Cyclosporin A increases mitochondrial calcium uptake capacity in cortical astrocytes but not cerebellar granule neurons.

Isolated brain mitochondria are a heterogeneous mixture from different cell types and these subsets may have differing sensitivities to Ca2+-induced membrane permeability transition (MPT) and to inhibition of the MPT by cyclosporin A (CsA). This study tested the hypothesis that mitochondria within primary cultures of astrocytes and neurons exhibit different energy-dependent Ca2+ uptake capacities and different degrees to which CsA increases their uptake capacity. Astrocytes and neurons were suspended in a cytosol-like medium containing respiratory substrates, ATP, and Mg2+ in the presence of digitonin to selectively permeabilize the plasma membrane.

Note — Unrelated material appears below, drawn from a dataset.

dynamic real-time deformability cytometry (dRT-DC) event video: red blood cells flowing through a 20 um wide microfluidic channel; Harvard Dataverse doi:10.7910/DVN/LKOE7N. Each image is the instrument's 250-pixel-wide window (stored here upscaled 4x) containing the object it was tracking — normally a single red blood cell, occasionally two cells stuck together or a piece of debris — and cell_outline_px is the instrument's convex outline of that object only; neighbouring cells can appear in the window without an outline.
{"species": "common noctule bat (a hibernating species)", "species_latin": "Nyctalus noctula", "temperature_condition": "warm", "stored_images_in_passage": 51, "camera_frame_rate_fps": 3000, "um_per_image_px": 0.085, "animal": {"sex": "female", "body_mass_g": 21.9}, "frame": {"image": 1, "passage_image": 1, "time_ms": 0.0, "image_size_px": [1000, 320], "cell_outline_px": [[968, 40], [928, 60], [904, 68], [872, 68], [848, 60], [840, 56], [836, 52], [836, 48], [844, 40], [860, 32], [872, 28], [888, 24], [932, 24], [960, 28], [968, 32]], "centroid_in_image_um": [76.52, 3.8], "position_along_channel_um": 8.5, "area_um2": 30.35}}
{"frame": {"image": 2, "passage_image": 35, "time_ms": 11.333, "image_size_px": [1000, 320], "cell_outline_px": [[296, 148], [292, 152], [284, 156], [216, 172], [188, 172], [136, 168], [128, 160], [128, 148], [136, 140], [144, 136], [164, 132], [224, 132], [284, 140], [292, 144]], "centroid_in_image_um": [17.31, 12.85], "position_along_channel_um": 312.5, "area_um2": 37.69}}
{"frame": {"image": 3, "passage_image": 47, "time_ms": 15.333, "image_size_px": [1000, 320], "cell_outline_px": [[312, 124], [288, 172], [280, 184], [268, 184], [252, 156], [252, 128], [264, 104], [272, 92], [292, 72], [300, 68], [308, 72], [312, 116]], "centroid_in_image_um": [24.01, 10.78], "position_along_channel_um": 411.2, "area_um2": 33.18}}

Uptake of added Ca2+ by mitochondria within the cells was measured by Calcium Green 5N fluorescent monitoring of the medium [Ca2+]. Permeabilized astrocytes had a fourfold higher Ca2+ uptake capacity, relative to neurons and a twofold higher content based on relative contents of mitochondria assessed by measurements of mitochondrial DNA and cytochrome oxidase subunit 1 protein. In astrocytes the Ca2+ uptake capacity was increased twofold by preincubation with 2-5 microM CsA, while in neurons CsA had no effect. Similar results were obtained using measurements of the effects of added Ca2+ on mitochondrial membrane potential. FK506, a drug similar to CsA but without MPT inhibitory activity, had no effect on either cell type. These results are consistent with the presence of a calcium-induced MPT in astrocytes, even in the presence of ATP, and indicate that the MPT in cerebellar granule neurons is resistant to CsA inhibition. Some of the protective effects of CsA in vivo may therefore be mediated by preservation of mitochondrial functional integrity within astrocytes.